* _Fragmento mostrado_:
+ + + + + + +

Y ahí, el anuncio del amor de Dios se encarna cada día en pequeñas acciones. En la solidaridad de compartir el frasco de medicamentos, en la denuncia por un despido injustificado, en un abrazo, en una comida, en una marcha por la tolerancia y respeto al diferente, en conseguir pañales para los bebés, en festejar un cumpleaños más, en poder asistir a una misa.
Es el mirar de un Dios que opta por el que sufre, por el marginado. La mirada materna que denuncia la injusticia y fundamenta la esperanza. Es una invitación clara a alzar la voz ante quien mata en vida con discriminación y rechazo, actitudes más fundamentadas en el miedo y la ignorancia, que en la compasión que nace del encuentro con el hermano.
Es un rostro encarnado, que evoca nombres ante los fríos números de reportes estadísticos: Cuarenta millones de nombres en el mundo. Nombres de madres, parejas, hermanos, hijos, amigos… Nombres y rostros, abrazos, memorias, oraciones, perdones, entregas.
Es el rostro de un pueblo de Dios que esta respondiendo con dignidad a los signos de los tiempos. Un pueblo de Dios que en su mayoría ya era pobre, marginado, excluido, que estaba enfermo, olvidado, antecedido por la muerte social previa a la muerte física. Y así, el SIDA es un tiempo de Kairos (oportunidad) desde el momento en que constituye un reclamo para la comunidad cristiana, exigida a hacer presente el amor de Dios. Es un tiempo que se presenta a la vez como reto e invitación para aceptar la precariedad de nuestras reflexiones en torno al sufrimiento, al sentido de la vida, a la sexualidad, a la diferencia, a la tolerancia, a los derechos humanos, a la justicia.
Es una invitación a dejarnos evangelizar por las personas que viven con el VIH-SIDA. No es situarlos solo como el sujeto de nuestra ayuda, sino permitirnos la pregunta: ¿Me dejaría afectar por una persona que vive con esta enfermedad?
La visión mesiánica que Jesús propone, nos invita a situar la enfermedad en el centro de la acción sanadora de Dios. Una acción que sitúa al centro, la fuerza de la compasión que hace vivir y que genera salud; no solo en un plano somático, sino también en lo psicológico, social y espiritual. Es una fuerza que no solo cura los síntomas sino que reintegra al enfermo a la comunidad, reconociendo su dignidad y convirtiéndolo en agente en la tarea de construcción del Reino.

+ + + + + + +

* _Consigna 1_:
Responde estas preguntas sobre el fragmento acerca del VIH-SIDA:
(a) ¿Cuántos nombres en el mundo evoca el fragmento frente a los números de los reportes estadísticos?
(b) ¿Qué significa la palabra "Kairos" según el fragmento?
(c) Además del plano somático, ¿en qué planos genera salud la fuerza de la compasión?
* _Consigna 2_:
Prosigue el fragmento sobre el VIH-SIDA a partir de su última oración.
Los datos no guardan ninguna relación con el fragmento mostrado.

+ + + + + + +

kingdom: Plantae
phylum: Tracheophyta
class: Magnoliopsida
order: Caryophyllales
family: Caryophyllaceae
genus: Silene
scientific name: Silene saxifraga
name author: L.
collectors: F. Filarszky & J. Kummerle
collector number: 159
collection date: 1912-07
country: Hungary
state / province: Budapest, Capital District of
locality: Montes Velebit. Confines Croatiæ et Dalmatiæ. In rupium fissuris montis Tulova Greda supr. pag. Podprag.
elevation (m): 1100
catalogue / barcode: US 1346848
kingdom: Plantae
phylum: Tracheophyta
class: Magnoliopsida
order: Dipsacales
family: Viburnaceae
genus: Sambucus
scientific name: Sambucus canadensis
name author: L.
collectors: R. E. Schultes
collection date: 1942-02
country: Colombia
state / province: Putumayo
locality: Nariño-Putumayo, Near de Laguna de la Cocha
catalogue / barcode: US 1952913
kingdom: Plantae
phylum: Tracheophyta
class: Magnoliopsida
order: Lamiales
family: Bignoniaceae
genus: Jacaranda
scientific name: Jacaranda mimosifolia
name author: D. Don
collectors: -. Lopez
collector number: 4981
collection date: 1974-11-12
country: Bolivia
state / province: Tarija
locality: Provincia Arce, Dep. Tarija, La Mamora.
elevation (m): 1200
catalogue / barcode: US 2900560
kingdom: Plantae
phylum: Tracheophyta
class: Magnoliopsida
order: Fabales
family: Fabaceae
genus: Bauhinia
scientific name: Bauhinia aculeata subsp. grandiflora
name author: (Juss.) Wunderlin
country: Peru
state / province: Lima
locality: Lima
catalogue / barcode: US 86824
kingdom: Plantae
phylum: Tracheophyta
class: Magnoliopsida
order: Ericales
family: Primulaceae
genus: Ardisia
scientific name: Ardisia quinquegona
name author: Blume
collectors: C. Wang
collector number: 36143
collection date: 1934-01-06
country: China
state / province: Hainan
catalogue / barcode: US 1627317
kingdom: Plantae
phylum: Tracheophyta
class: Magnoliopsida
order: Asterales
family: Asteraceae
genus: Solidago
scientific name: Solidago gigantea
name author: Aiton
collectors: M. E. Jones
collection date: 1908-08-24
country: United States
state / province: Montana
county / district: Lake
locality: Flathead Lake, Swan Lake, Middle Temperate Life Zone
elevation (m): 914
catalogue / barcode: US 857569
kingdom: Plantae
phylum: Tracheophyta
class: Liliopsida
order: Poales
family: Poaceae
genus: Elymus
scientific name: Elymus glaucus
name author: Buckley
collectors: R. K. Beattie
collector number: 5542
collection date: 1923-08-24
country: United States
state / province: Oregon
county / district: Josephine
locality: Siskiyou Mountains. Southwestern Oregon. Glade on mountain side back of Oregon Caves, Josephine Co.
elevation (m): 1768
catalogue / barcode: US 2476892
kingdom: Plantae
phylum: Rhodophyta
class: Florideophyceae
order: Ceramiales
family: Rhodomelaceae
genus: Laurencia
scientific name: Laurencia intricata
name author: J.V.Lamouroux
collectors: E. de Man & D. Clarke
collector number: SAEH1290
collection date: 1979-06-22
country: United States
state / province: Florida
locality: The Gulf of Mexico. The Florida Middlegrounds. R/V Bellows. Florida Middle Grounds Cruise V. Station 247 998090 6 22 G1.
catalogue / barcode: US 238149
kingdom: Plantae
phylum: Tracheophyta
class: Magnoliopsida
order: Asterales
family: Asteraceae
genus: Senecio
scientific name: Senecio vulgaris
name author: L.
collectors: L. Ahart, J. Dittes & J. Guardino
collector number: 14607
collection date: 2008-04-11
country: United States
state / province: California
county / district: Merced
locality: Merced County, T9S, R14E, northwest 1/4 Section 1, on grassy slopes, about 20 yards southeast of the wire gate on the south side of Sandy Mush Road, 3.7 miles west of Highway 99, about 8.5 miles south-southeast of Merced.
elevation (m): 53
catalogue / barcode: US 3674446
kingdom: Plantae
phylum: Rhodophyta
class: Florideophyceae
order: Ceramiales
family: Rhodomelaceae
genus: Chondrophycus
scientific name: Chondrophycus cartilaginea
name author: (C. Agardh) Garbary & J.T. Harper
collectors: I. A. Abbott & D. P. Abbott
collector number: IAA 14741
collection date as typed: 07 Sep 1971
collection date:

+ + + + + + +

* _Resultado 1_:
(a) Cuarenta millones de nombres.
(b) Significa oportunidad.
(c) En lo psicológico, lo social y lo espiritual.

* _Resultado 2_:
La realidad del VIH-SIDA nos ofrece la oportunidad de ser testigos de un Dios de vivos, y no de muerte y sacrificios. Es el anuncio de una esperanza, no de aquella que niega el sufrimiento y la muerte, sino de aquella que sostiene la realidad entera del ser humano.
Es la esperanza vivida como una fuerza interior que da sentido y densidad al presente. Un presente herido, pero en el que se descubren nuevos valores y relaciones que permiten vivir con dignidad. Es la esperanza de todo cristiano.
Es un rostro de Dios que mira al hombre y a la mujer. Es la mirada de un amigo que se enfrenta a la muerte y te comunica su fuerza para despedirte. Es aprender a ver morir a quien amas, y dejarte enseñar a vivir por él. La fuerza de su denuncia y de su lucha por no ser olvidado. Es un mirada cargada de memoria.
Que hermosa publicación: Quizá esté equivocado, pero creo que Dios siempre nos pide situar “al enfermo” en el centro de su acción sanadora. No veo un Dios que centre un mal en nuestra atención. Pienso que la enfermedad es el medio que nos lleva a centrarnos en el otro, pero no el centro del problema. Porque si así fuera, deberíamos centrarnos en la cruz o la crucifixión, y no en Cristo o en su madre, o en Juan y los apóstoles.